To2C Book the First, Chapters 2-3: Buried Alive, Recalled to Life
That’s Personal Service: A Banker Experiences Gothic Nightmares on the Muddiest Road in 1770s England
Book the First, Chapter II: “The Mail”
This is when the story itself begins. Dickens seamlessly transitions from the road that lay before Adam and Eve after their original sin and…the Dover road in Kent, southeastern England. Dover is the closest port to the Continent, where, on a clear day, you can see France. Even today, Dover is perhaps the UK’s most important port–after Brexit, the Port of Dover proposed reclaiming land from the sea to ease traffic jams at the EU hard border.
In the late 1700s, mail coaches carried passengers from London to Paris along the Dover Road, and on this particular night, Jarvis Lorry from Tellson’s Bank is headed to Dover for important business.
To better understand why Dickens starts us on this road, I talked with Adam McCulloch, journalist and musician whose work appears in The Guardian–more importantly for us, he’s the author of the “Kent Walks Near London” website, which charts dozens of awe-inspriring walks through the countryside in Kent, southeast of London.
In the first paragraph, Dickens locates the mail carriage on Shooter’s Hill, which today is in Greenwich, suburban London. McCulloch told me that Shooter’s Hill is the “only notable higher ground heading east of London south of the Thames,” within the ancient Oxleas Woods. Many of these roads still follow ancient Roman paths, so over thousands of years, they have gradually sunk below the trees into the land, creating “holloways.” On a misty, cold late November evening, the “steaming mist in all the hollows” would be rising from these ancient paths, trod literally since the time of Christ, just as Dickens describes.
To McCulloch–who has spent lots of time in this countryside–Dickens’ descriptions seem spot-on:
“This is where Dickens really comes to life - the churchyard at the village Cooling is the graveyard where Pip encounters Magwitch, for example. A misty area of drainage ditches and marsh - very atmospheric and not at all pretty.”
We talked about navigating these sunken roads, and Dickens’ descriptions, again, seem spot-on. The picture below is near one of these ancient Roman routes, so you can see how this would be nearly impassable in the winter: According to McCulloch, “I mean Julius Caesar marched through what is now suburbia before deciding it was all a bit too much hassle and turning back!”
Dickens Imagines Something Like the Horses of the Apocalypse Struggling to Deliver the Mail Along A Road Like This in Southeastern England (Picture by Adam McCulloch)
What Dickens does here is remarkable. This is a classic Gothic set-up: Spooky atmosphere, mysterious circumstances, the whole thing. Any reader can enjoy it quite a bit. As is often said about Dickens, he wrote cinematically before cinema.
But he’s also operating on another level. The mysterious message says, “Recalled to Life.” A man thought dead is alive, and Lorry is on some sort of mission. But also, A Tale of Two Cities is Dickens’ most explicitly Christian story, where he interprets the Revelation through the French Revolution. Secrets and sins are buried, but in the same way that God Knows All, secrets and sins never stay buried. So, Dickens begins this story with secrets being carried in the mail, and by a passenger in the carriage, literally stuck in the ruts of ancient roads that have been dug since the time of Christ, carried by four black horses like the Four Horsemen that symbolized famine, which is what sets the French Revolution in motion.

Source records:

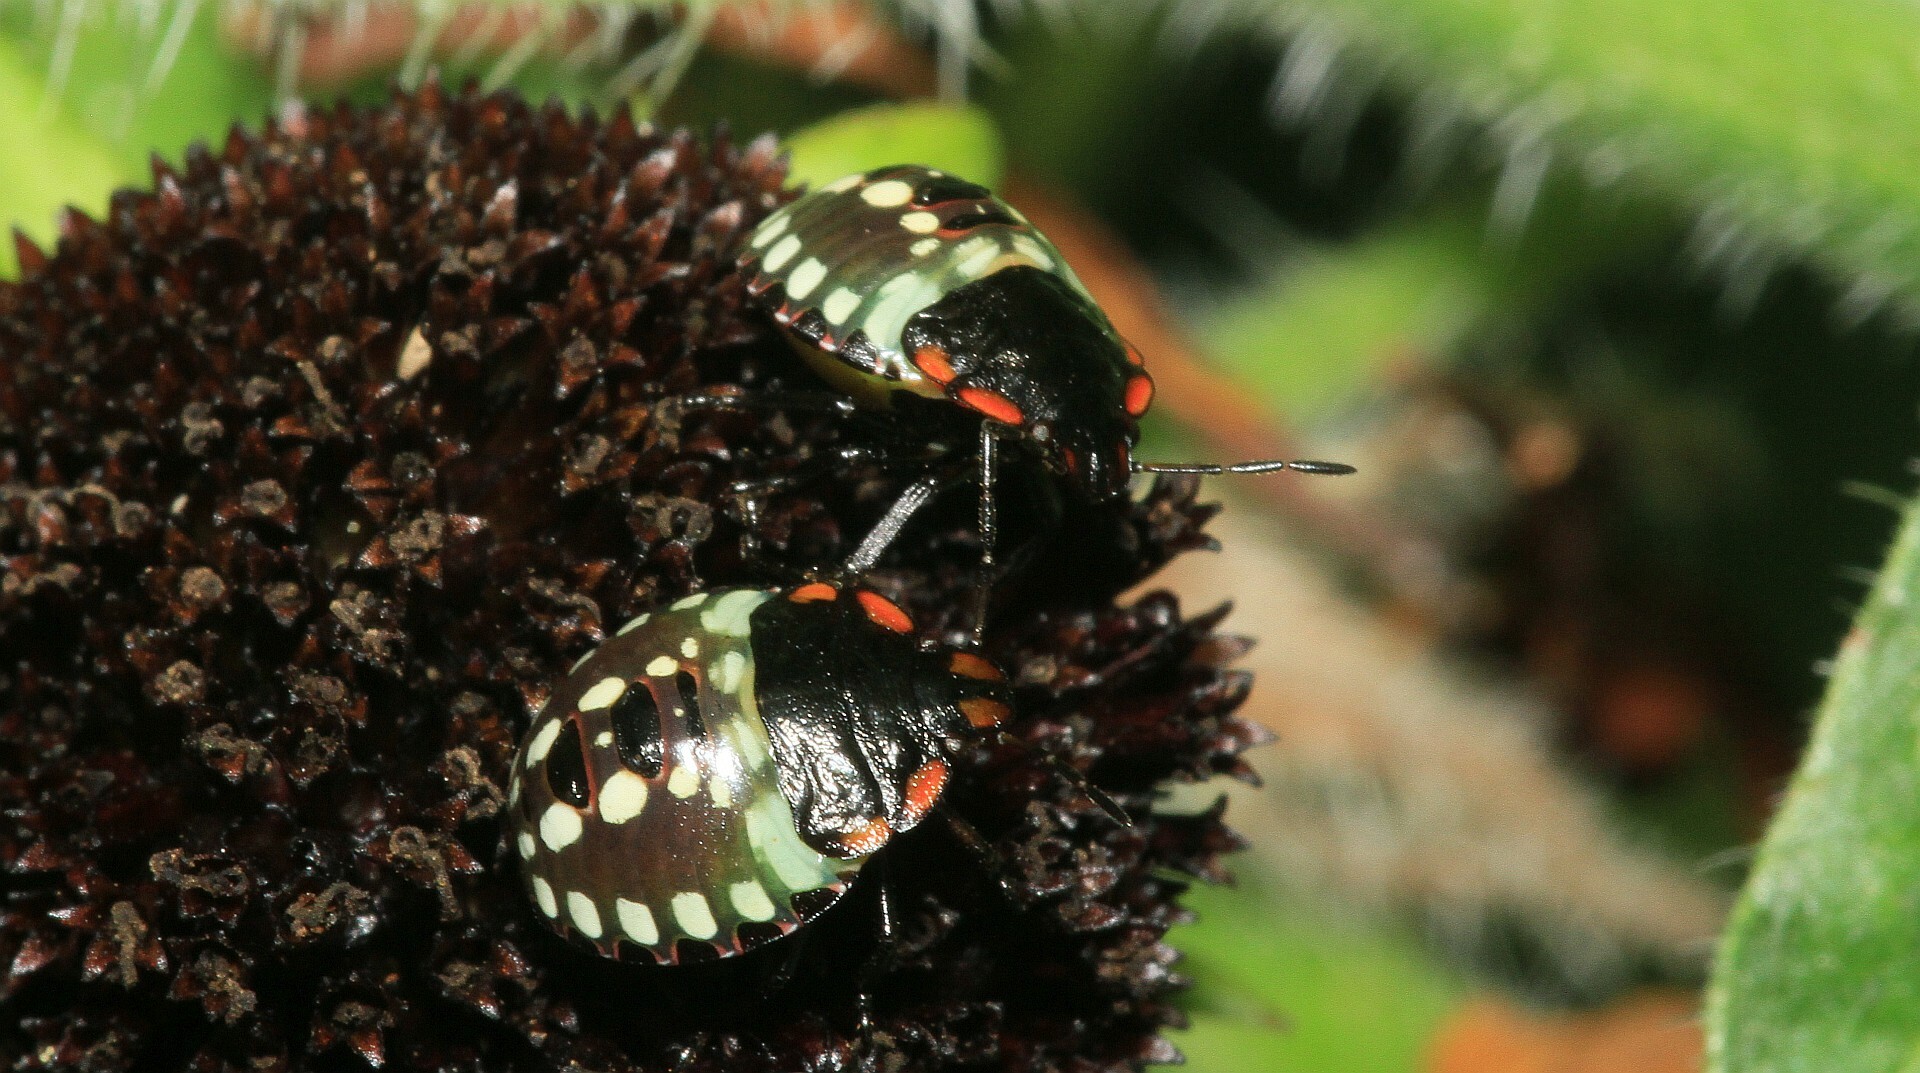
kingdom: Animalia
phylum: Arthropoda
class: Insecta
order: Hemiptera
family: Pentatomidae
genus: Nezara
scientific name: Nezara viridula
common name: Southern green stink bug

* * *

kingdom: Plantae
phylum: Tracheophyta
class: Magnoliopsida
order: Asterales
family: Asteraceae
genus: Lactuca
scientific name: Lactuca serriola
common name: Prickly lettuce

* **REQUIREMENT**
Rewrite the part of the Dickens commentary that opens with the words "To better understand" and closes with "southeast of London.", replacing "journalist" with "writer". You won't need the data for this.

* **EXPECTED ANSWER**
To better understand why Dickens starts us on this road, I talked with Adam McCulloch, writer and musician whose work appears in The Guardian–more importantly for us, he’s the author of the “Kent Walks Near London” website, which charts dozens of awe-inspriring walks through the countryside in Kent, southeast of London.